# Two-Step Techniques (1-DNF & iterable SVM)

This method learns $P(y|x)$ by a two-step technique (step1: 1-DNF, step2: iterable SVM, step3: F1').

In [32]:
import numpy as np
import pandas as pd

### Load the SCAR dataset

In [33]:
from data import load_scar, load_sar, load_pg

train, valid, test, c = load_scar()

### Step1: 1-DNF

#### Find strong positive features based on the bias of the labeled data.
In this section, we consider the strong positive feature for each axis direction.
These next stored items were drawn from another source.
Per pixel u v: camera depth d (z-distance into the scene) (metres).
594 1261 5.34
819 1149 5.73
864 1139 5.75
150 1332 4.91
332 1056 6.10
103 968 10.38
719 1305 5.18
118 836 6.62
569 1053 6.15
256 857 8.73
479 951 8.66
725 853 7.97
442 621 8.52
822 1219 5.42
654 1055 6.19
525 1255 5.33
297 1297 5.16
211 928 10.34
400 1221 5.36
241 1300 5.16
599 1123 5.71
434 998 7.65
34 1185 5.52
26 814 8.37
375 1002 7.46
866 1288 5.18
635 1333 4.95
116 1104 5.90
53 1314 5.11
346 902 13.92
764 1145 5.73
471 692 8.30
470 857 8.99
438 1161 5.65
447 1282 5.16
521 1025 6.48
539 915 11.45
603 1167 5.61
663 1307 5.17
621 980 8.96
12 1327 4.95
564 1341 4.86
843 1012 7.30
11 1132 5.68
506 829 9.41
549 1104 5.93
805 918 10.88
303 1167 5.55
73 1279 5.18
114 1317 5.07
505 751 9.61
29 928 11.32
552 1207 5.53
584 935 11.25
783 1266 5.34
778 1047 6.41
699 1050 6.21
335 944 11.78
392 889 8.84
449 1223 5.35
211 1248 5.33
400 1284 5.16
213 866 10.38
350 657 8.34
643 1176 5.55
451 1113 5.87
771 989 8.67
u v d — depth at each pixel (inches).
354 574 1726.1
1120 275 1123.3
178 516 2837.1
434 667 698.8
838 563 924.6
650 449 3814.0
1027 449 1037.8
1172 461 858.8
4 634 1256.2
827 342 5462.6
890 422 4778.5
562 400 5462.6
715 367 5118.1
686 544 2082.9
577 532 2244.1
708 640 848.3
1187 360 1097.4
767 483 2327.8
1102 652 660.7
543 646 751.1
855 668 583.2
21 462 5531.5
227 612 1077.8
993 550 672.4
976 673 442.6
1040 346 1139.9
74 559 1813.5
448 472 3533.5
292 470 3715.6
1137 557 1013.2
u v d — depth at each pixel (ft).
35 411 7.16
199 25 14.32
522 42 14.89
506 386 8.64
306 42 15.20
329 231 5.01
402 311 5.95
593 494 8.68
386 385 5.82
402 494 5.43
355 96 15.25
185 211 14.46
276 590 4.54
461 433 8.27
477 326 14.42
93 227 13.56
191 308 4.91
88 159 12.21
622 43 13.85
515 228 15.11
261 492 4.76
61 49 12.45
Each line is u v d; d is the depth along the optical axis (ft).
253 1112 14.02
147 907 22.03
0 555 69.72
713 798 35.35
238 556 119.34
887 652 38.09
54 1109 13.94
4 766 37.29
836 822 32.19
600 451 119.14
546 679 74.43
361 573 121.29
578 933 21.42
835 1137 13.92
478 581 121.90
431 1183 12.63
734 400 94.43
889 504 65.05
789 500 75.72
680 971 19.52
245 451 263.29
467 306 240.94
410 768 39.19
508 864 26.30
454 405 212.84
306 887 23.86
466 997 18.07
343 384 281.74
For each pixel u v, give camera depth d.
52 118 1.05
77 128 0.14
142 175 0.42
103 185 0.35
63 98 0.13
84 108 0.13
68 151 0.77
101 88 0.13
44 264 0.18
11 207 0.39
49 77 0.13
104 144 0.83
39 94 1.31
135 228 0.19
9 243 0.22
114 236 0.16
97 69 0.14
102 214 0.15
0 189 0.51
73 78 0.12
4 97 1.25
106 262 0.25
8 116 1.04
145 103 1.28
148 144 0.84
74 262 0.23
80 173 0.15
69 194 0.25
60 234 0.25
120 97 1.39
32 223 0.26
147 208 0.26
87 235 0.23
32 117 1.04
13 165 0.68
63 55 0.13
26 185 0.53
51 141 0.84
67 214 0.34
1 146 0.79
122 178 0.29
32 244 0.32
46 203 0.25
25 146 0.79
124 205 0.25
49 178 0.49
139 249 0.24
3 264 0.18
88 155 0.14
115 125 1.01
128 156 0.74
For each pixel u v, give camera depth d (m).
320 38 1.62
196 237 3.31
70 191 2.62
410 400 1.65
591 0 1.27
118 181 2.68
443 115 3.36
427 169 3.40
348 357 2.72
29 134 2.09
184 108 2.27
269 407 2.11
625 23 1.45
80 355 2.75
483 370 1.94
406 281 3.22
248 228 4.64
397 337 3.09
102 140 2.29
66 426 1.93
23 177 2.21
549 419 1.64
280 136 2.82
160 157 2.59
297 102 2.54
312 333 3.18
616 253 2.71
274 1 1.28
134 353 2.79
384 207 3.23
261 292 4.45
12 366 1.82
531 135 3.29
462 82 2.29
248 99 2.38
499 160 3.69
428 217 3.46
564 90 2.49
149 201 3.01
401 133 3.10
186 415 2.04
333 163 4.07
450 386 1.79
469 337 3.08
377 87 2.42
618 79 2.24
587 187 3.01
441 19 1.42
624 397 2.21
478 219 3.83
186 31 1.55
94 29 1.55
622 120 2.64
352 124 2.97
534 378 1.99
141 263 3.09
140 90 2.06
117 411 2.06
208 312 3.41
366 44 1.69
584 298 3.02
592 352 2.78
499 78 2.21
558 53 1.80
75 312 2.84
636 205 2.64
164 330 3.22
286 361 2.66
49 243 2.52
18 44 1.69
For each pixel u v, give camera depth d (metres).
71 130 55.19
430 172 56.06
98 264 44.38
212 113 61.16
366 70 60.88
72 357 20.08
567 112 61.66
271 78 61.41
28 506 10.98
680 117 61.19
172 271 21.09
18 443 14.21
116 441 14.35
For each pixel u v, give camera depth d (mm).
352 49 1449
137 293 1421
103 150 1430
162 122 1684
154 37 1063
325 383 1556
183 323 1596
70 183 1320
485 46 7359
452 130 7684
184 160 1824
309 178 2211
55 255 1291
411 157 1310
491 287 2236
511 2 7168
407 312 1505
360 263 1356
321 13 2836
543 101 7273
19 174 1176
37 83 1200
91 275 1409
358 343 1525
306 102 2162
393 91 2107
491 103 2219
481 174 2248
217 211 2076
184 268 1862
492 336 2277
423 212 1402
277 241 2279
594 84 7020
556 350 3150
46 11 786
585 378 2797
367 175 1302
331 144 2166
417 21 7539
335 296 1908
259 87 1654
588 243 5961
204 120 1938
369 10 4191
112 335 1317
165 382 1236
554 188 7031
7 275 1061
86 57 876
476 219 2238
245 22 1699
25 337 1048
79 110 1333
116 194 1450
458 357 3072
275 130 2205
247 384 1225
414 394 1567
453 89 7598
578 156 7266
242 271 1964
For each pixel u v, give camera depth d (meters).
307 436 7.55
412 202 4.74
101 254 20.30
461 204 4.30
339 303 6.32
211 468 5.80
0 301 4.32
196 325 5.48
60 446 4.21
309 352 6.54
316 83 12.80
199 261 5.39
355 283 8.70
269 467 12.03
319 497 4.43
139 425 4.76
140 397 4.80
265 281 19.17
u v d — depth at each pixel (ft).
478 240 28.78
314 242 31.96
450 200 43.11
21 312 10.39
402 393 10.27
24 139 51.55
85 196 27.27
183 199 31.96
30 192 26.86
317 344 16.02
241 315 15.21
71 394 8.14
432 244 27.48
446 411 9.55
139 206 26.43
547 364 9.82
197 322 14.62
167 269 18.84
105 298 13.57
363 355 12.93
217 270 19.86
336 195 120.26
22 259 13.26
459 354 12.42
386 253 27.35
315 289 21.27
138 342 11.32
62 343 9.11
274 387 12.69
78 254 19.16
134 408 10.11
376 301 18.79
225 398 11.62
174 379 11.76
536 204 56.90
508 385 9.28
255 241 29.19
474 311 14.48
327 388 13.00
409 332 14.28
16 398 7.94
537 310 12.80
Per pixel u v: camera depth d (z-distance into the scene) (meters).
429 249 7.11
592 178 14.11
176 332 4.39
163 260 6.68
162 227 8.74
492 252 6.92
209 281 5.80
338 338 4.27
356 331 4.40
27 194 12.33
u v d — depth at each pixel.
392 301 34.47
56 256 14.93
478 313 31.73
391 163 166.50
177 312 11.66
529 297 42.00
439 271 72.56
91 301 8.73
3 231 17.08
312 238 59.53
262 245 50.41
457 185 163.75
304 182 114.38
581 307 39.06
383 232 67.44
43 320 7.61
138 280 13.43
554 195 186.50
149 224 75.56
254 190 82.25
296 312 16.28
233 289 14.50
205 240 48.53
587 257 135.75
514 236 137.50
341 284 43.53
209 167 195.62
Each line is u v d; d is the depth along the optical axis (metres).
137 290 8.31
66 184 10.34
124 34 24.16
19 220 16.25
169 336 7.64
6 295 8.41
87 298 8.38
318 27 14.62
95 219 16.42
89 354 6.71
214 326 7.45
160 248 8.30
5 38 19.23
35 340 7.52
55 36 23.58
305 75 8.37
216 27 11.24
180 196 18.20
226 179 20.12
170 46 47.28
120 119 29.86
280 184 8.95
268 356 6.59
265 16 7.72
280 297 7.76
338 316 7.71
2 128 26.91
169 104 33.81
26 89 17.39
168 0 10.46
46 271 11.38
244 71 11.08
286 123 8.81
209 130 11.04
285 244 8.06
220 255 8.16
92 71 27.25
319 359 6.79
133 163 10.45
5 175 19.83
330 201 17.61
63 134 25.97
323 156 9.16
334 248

Specifically, for i-th axis direction, let "$x_i > B_i$" be the strong positive feature, that $B_i$ satisfies the following two points;
1. 99% of the labeled data $x$ has the feature "$x_i > B_i$".
2. Of the $B_i$ s that satisfy 1, we choose the one with the largest $r$, where $r$ is the product of each ratio of the labeled and unlabeled data that satisfies "$x_i > B_i$".

In [34]:
train_xs, train_ys, train_ss, train_es = train

# Strong Positive Feature (SPF)
# SPF[i] is the threshold B_i
SPF = [None] * train_xs.shape[-1]

N_unlabeled = len(train_ss[train_ss == 0])
N_labeled = len(train_ss[train_ss == 1])

for axis in range(train_xs.shape[-1]):
    train_xs_ = list(zip(train_xs[:, axis], train_ss))
    train_xs_ = sorted(train_xs_)
    
    n_labeled, n_unlabeled = N_labeled, N_unlabeled
    r = (n_labeled / N_labeled) * (1 - n_unlabeled / N_unlabeled)
    B = train_xs_[0][0]
    px = - float('inf')
    for x, s in train_xs_:
        if s == 0:
            n_unlabeled -= 1
        elif s == 1:
            r_ = (n_labeled / N_labeled) * (1 - n_unlabeled / N_unlabeled)
            if x != px and n_labeled / N_labeled >= 0.99 and r < r_:
                r = r_
                B = x
            n_labeled -= 1
        px = x
    SPF[axis] = B

In [35]:
print(SPF)

[0.64934146, 0.7462863]


In [36]:
# Let the labeled data be positive, and the unlabeled data that does not satisfy any of the strong positive features be negative.
# The data neither positive nor negative is unlabeled.
# y_: the label (pos: 1, neg: 0, unlabeled: -1)
new_train_ys = np.array([0]*(len(train_xs)))
for i in range(len(train_xs)):
    if train_ss[i] == 1:
        new_train_ys[i] = 1
    elif all([train_xs[i][j] < SPF[j] for j in range(train_xs.shape[-1])]):
        new_train_ys[i] = 0
    else:
        new_train_ys[i] = -1

### Visualize the newly created dataset

In [37]:
from utils import plot_x_y, plot_x_s, plot_x_y_list

In [38]:
plot_x_s(train_xs, train_ss)

In [39]:
plot_x_y(train_xs[new_train_ys!=-1], new_train_ys[new_train_ys!=-1])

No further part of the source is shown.